Goober's Christmas Cookies:

1 cup of water
1 tsp baking soda
1 cup of sugar
1 tsp salt
1 cup of brown sugar
lemon juice
4 large eggs
1 cup nuts
2 cups of dried fruit
1 bottle of Jose Cuervo Tequila

Sample the Cuervo to check quality.
Take a large bowl, check the Cuervo
again to be sure it is of the highest quality. 
Pour one level cup and drink.

Turn on the electric mixer....Beat
one cup of butter in a large fluffy bowl.

Add one teaspoon of sugar....Beat again.
At this point it's best to make sure the Cuervo
is still OK, try another cup....just in case.

Turn off the mixerer thingy. Break 2 leggs and
add to the bowl and chuck in the cup of dried
fruit. Pick the frigging fruit off the floor...Mix
on the turner. If the dried fruit gets stuck in
the beaterers, just pry it loose with a drewscriver.
Sample the Cuervo to check for tonsisticity.

Next, sift two cups of salt, or something. Who
giveshz a sheet? Check the Jose Cuervo. Now
shift the lemon juice and strain your nuts. Add
one table. Add a spoon of sugar, or somefink.
Whatever you can find. Greash the oven.

Turn the cake tin 360 degrees and try not to 
fall over. Don't forget to beat off the turner.
Finally, throw the bowl through the window, 
finish the Cose Juervo and make sure to put the stove
in the dishwasher.


----------



## .45 (Sep 21, 2007)

Excellent recipe !!!!  

I could use this for a tent heater some day !!
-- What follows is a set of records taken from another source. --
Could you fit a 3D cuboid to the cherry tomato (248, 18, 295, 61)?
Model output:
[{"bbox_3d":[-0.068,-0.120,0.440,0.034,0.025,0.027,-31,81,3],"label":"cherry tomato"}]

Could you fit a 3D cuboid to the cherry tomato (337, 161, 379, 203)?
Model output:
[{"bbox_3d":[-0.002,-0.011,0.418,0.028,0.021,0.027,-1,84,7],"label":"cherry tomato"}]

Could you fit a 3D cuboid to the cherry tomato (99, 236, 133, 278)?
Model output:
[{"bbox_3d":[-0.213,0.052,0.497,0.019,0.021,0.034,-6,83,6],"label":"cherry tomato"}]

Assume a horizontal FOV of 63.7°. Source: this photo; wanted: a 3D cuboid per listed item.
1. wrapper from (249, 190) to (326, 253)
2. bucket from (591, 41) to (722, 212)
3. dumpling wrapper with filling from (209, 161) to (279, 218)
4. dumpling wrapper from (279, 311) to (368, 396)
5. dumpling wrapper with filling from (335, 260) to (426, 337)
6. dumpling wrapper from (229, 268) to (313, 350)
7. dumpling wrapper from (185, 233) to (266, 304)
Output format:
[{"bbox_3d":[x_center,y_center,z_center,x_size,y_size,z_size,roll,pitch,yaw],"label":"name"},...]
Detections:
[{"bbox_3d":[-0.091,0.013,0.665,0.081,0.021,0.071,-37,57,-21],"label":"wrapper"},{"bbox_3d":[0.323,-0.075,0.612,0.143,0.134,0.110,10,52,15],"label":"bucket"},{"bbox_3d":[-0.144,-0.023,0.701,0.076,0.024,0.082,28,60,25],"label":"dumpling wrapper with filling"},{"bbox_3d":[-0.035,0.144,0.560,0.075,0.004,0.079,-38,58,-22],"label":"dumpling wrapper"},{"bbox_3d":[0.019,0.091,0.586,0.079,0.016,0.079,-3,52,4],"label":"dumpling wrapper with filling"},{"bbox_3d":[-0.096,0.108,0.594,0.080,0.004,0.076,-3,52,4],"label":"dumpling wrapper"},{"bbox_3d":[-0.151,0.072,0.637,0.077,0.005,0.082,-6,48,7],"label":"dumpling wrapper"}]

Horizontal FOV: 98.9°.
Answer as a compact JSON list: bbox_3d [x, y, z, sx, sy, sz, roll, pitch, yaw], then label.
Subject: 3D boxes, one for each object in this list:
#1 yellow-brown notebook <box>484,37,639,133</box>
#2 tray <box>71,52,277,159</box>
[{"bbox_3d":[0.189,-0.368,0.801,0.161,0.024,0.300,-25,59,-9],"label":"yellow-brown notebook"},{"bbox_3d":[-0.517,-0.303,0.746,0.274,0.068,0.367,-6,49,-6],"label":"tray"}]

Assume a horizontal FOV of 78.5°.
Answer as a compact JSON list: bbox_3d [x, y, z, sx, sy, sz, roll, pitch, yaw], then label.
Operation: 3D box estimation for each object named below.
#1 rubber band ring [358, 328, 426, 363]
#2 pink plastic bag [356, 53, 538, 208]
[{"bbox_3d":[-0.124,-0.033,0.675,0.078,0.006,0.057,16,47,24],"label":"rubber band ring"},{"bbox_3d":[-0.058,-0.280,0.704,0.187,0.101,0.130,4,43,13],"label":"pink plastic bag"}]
If I could get ole 'Two Finger's' to join me... :mrgreen: :mrgreen:


----------



## proutdoors (Sep 24, 2007)

.45 said:


> Excellent recipe !!!!
> 
> I could use this in for a tent heater some day !!
> 
> If I could get ole 'Two Finger's' to join me... :mrgreen: :mrgreen:


That's it, the UWN BBQ is now unable to be held at my place. _(O)_


----------



## BrookTroutKid (Oct 10, 2007)

WHO GAVE YOU GRANNYS RECIPE!!! JK


----------



## huntducksordietrying (Sep 21, 2007)

I can never finish. I always black out when I start to sift the salt.


----------



## JAT83 (Sep 9, 2007)

_/O :lol:


----------